Recast the lines from the start of the items through the line that contains "text_box Articulate, good" as a JSON list of strings, one string per line, with blank lines left out.

******

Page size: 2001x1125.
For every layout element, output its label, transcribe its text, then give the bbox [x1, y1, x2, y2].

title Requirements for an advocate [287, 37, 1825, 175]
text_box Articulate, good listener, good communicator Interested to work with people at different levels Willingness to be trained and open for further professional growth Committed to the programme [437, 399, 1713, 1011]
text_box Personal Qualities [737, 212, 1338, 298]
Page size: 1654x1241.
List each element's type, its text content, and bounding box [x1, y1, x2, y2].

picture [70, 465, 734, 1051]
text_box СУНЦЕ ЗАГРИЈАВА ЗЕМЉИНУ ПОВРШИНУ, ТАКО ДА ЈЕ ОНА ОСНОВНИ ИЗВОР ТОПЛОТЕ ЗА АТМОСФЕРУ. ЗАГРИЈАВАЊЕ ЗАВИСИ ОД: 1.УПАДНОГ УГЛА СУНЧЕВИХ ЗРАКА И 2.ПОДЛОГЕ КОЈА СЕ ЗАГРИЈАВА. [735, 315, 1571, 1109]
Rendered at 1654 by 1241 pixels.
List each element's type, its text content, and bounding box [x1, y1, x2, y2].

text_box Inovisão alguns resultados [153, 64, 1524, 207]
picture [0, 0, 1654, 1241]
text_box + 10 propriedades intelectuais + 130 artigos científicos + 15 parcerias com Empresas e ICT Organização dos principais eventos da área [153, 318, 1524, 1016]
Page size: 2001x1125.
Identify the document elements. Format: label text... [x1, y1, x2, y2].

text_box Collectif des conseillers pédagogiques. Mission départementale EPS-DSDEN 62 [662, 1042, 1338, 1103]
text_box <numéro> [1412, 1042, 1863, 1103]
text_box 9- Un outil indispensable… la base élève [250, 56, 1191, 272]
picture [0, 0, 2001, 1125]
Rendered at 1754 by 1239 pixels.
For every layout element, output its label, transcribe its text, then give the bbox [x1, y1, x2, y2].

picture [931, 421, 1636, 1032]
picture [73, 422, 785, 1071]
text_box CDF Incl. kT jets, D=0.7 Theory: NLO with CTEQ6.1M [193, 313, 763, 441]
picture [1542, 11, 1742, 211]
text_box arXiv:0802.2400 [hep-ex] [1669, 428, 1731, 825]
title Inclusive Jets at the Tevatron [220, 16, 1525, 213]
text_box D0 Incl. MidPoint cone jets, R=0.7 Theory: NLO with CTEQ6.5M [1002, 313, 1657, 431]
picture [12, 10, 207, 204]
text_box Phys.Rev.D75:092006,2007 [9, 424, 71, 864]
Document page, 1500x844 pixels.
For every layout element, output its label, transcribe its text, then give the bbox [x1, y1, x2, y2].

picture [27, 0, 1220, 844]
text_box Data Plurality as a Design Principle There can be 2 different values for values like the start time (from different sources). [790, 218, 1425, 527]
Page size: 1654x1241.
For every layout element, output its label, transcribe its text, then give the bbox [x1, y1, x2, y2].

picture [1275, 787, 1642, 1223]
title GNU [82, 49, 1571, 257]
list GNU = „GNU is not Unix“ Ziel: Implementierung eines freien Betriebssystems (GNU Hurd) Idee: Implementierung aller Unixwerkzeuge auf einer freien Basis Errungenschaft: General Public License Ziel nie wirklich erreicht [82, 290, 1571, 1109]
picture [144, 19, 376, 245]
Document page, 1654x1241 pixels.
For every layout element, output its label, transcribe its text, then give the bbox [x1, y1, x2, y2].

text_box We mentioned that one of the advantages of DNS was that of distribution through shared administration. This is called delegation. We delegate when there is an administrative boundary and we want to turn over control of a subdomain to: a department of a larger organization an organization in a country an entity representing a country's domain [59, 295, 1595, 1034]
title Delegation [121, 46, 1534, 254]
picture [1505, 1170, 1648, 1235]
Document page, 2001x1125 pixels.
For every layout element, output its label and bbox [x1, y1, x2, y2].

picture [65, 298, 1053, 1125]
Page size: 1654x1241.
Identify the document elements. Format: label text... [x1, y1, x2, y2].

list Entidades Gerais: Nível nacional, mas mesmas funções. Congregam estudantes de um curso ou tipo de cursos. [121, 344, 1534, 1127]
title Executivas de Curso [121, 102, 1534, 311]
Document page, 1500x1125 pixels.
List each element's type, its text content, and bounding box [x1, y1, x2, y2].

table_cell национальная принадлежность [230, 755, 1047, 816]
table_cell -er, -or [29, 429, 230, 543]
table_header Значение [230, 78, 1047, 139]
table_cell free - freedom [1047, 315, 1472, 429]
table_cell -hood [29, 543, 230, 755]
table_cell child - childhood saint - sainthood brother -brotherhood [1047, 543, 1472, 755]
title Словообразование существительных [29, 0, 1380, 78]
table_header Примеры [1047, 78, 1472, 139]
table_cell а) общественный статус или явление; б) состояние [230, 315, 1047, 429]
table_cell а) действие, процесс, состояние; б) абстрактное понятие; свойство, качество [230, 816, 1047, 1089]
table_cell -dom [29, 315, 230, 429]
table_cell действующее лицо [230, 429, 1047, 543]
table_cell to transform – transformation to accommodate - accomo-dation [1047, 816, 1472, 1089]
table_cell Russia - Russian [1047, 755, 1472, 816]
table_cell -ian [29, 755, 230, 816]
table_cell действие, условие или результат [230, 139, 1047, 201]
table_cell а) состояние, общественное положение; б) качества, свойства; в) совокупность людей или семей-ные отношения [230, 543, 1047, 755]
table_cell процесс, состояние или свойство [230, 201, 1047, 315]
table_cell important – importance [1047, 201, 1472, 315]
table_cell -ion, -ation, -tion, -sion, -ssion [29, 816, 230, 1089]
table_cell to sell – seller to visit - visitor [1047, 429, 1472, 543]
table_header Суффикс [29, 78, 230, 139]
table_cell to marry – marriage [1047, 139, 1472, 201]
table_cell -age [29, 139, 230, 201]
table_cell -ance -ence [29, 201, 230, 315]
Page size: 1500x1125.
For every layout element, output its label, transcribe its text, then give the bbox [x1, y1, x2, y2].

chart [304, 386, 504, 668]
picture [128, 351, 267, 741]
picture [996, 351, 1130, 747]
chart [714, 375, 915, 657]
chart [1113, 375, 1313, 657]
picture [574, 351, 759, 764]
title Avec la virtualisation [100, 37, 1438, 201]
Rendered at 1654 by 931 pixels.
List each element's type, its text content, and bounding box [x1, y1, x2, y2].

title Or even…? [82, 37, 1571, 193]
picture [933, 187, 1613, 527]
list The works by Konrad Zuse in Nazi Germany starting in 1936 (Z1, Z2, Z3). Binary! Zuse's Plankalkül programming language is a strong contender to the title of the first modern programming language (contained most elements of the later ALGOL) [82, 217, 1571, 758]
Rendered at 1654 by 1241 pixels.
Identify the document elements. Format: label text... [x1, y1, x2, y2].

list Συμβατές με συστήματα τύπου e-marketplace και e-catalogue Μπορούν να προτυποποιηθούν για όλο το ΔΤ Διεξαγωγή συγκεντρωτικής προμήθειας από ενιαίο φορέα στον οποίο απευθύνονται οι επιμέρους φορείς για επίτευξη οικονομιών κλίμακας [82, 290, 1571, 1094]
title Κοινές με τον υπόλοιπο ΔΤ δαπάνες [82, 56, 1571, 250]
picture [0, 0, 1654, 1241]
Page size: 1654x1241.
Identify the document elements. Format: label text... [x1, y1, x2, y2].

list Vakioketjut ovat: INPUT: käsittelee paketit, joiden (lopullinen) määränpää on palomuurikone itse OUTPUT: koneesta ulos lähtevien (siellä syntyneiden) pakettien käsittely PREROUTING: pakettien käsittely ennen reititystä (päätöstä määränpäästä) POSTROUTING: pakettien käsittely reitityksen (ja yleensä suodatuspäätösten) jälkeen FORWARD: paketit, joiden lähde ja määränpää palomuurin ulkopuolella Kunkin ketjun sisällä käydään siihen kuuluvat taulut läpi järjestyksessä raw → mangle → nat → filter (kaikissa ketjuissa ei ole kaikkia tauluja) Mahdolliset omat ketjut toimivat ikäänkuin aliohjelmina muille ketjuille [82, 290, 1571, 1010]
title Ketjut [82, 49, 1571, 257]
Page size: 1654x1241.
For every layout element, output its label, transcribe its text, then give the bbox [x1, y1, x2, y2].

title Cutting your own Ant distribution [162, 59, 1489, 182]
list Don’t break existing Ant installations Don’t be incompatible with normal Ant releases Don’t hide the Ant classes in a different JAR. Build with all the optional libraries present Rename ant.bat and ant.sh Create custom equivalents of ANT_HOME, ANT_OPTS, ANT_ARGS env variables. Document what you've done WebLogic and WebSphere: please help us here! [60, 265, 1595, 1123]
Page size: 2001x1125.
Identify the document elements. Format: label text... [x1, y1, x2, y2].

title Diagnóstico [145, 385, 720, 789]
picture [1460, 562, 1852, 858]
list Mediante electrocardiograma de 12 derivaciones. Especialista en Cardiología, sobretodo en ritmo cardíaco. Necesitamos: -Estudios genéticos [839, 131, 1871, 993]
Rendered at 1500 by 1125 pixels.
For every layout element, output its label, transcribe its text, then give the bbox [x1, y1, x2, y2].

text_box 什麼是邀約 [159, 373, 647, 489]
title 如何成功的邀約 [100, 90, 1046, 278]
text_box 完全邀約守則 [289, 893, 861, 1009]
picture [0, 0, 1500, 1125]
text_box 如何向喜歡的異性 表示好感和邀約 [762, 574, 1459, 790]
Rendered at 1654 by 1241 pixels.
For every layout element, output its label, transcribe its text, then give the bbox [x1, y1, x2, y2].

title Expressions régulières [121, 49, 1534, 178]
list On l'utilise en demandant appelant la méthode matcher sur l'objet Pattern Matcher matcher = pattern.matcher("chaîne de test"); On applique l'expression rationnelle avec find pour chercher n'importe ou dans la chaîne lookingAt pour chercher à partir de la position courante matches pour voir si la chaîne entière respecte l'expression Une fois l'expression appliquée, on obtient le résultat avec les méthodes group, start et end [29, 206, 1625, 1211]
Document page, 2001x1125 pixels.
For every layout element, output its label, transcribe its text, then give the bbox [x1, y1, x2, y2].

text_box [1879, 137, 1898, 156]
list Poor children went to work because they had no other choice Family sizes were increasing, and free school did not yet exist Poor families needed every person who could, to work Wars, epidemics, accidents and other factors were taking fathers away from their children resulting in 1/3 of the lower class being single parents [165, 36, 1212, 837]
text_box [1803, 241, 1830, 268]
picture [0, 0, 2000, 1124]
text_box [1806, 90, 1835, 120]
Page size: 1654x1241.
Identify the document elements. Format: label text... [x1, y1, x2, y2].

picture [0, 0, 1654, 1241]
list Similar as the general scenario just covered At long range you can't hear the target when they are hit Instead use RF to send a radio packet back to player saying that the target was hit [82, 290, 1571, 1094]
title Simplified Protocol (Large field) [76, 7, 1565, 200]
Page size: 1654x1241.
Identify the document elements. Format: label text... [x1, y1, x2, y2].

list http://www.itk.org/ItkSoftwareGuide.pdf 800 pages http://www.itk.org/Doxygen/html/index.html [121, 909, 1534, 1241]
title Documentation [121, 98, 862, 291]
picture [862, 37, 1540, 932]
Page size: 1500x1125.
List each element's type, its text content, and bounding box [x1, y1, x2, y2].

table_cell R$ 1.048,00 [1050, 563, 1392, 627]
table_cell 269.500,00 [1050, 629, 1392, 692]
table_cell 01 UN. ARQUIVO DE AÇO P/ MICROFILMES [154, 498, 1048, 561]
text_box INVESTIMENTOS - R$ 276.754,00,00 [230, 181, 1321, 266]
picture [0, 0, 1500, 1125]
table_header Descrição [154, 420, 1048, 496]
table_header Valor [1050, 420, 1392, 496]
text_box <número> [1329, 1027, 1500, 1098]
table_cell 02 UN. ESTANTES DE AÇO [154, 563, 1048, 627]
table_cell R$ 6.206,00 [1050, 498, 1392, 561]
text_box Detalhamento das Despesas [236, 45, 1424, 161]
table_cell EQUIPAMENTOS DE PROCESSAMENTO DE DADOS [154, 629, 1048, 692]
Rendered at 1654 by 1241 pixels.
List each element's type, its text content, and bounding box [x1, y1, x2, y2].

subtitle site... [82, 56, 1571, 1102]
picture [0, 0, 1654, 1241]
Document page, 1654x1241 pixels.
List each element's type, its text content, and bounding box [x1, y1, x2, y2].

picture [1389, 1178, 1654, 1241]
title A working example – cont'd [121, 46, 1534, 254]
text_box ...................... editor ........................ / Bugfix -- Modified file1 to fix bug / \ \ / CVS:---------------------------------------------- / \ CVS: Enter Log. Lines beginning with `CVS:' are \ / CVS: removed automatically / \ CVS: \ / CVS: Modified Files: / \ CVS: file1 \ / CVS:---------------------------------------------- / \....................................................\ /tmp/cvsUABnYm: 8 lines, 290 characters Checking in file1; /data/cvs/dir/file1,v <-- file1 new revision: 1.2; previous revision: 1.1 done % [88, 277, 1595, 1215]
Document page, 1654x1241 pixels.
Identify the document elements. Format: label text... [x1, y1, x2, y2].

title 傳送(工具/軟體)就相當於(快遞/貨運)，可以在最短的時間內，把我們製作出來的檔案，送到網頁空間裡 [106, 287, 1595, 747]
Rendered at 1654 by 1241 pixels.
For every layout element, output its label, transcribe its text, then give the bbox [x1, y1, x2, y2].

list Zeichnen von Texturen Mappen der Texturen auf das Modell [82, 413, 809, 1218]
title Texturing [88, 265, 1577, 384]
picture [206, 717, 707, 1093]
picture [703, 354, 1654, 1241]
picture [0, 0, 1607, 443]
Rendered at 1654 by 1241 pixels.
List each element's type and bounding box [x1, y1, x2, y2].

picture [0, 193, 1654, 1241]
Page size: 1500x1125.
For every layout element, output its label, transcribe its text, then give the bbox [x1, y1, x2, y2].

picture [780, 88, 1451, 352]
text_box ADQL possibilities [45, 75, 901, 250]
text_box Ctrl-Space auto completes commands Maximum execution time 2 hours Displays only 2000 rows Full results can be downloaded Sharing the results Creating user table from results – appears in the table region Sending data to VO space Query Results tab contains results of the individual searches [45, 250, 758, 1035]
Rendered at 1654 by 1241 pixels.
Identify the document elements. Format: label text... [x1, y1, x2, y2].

******

Solution to the exercise =
[
  "Page size: 2001x1125.",
  "For every layout element, output its label, transcribe its text, then give the bbox [x1, y1, x2, y2].",
  "title Requirements for an advocate [287, 37, 1825, 175]",
  "text_box Articulate, good listener, good communicator Interested to work with people at different levels Willingness to be trained and open for further professional growth Committed to the programme [437, 399, 1713, 1011]"
]